Dan yang lebih herannya lagi itu jam enam pagi. Eza udah baca buku sepagi itu. Gila itu anak.

"Heh, jangan ngelamun gila. Ntar kita ketabrak."

Aku mengerjap. Sadar kalau mengingat Eza bisa bahaya juga apalagi di sebelahku ada anak yang cerewetnya kayak Ibu hamil.

"Eh, Nay."

"Hmm?"

Kena menutup compact powdernya dan langsung melihatku.

"Lo sadar nggak Eza sering banget nyanperin lo akhir-akhir ini?" tanya Kena.

Aku menyipitkan mataku. "Emangnya kenapa?"

"Ya nggak kenapa-napa sih. Aneh aja. Tumben." dia menekankan kata tumbennya itu.

"Gue kemarin bolos sama Eza."

Entah dari mana datangnya keberanianku untuk ngomong masalah ini. Tapi ada rasa yang menganjal kalau aku nggak cerita masalah ini sama Kena. I know Kena will not believe me but trust me, dia pasti tahu apa yang terbaik untukku.

"Demi apa?" kena mematung.

Aku menarik rem tangan selagi lampu merah dan di depan emang macet banget.

"Sebenernya kemarin itu kedua kalinya gue jalan sama Eza." jelasku.

Kena mantapku nggak percaya.

"Jangan bilang waktu lo nggak mau pulang bareng gue, lo sama Eza?"

Aku ngangguk. "Iya."

Kena diam sesaat.
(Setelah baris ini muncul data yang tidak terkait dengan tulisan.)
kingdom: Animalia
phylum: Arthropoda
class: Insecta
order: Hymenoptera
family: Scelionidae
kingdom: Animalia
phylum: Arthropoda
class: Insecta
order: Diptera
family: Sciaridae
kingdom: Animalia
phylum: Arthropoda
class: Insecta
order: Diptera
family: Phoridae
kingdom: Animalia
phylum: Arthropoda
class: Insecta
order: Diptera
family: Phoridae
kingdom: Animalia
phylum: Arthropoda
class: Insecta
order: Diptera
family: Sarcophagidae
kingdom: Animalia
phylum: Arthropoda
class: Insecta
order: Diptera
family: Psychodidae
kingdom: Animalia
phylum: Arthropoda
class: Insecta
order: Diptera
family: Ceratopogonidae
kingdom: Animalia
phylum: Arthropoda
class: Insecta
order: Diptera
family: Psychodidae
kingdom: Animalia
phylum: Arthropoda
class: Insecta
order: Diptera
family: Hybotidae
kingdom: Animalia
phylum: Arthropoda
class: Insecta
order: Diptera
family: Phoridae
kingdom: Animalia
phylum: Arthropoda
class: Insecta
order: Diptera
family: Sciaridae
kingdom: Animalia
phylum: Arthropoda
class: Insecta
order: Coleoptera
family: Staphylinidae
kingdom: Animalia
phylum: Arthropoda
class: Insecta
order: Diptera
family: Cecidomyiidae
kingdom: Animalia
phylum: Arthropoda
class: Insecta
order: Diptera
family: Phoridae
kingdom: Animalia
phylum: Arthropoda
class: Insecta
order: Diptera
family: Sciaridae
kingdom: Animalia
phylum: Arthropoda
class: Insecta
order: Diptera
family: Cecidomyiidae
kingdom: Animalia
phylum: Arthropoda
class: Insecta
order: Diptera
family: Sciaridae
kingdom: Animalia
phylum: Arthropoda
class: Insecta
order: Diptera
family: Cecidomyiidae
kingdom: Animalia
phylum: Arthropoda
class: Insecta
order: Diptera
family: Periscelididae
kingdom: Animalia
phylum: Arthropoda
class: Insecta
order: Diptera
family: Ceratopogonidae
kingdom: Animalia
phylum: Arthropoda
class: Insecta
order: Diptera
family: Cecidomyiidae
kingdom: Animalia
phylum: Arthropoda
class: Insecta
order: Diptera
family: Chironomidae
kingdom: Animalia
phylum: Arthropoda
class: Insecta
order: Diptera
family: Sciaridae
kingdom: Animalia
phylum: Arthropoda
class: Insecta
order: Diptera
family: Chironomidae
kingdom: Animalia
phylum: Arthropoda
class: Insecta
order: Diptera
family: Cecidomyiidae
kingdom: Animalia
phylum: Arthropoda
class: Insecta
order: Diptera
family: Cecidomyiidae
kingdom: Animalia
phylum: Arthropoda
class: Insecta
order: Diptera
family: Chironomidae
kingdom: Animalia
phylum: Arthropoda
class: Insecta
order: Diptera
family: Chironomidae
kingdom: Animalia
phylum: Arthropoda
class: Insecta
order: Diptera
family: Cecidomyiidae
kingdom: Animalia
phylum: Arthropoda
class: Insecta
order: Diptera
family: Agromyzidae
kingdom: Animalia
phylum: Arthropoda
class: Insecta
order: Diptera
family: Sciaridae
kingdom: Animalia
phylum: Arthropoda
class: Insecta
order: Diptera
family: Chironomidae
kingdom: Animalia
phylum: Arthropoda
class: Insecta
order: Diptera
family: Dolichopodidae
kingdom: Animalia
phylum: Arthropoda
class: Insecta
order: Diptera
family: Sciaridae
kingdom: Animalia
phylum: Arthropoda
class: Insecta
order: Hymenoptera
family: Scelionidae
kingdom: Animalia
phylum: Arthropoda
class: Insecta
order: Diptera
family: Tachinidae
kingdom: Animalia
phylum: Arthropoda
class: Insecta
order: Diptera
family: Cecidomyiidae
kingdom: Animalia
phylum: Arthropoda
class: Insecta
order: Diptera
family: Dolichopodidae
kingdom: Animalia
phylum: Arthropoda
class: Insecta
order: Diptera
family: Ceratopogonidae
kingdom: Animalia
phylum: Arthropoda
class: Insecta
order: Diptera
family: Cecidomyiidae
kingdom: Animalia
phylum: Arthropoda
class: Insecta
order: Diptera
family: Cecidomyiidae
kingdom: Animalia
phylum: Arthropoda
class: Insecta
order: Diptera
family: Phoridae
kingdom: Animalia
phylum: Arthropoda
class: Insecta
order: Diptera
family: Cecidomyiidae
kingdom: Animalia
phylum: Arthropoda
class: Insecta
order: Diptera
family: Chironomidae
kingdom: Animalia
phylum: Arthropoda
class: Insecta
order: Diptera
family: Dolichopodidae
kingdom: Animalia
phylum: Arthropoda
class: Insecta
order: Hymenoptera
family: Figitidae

Aku nggak tahu apa yang dia pikirkan tentang ini tapi setidaknya aku udah cerita kan?

"Sorry gue baru cerita, gue juga bingung mau mulainya dari mana."

Kena melirikku. "Its okay, gue ngerti." katanya terdengar lembut.

"Gue bingung Ken, serius. Eza baik banget. Dia bisa bikin gue nyaman, maksud gue nyamannya tuh--"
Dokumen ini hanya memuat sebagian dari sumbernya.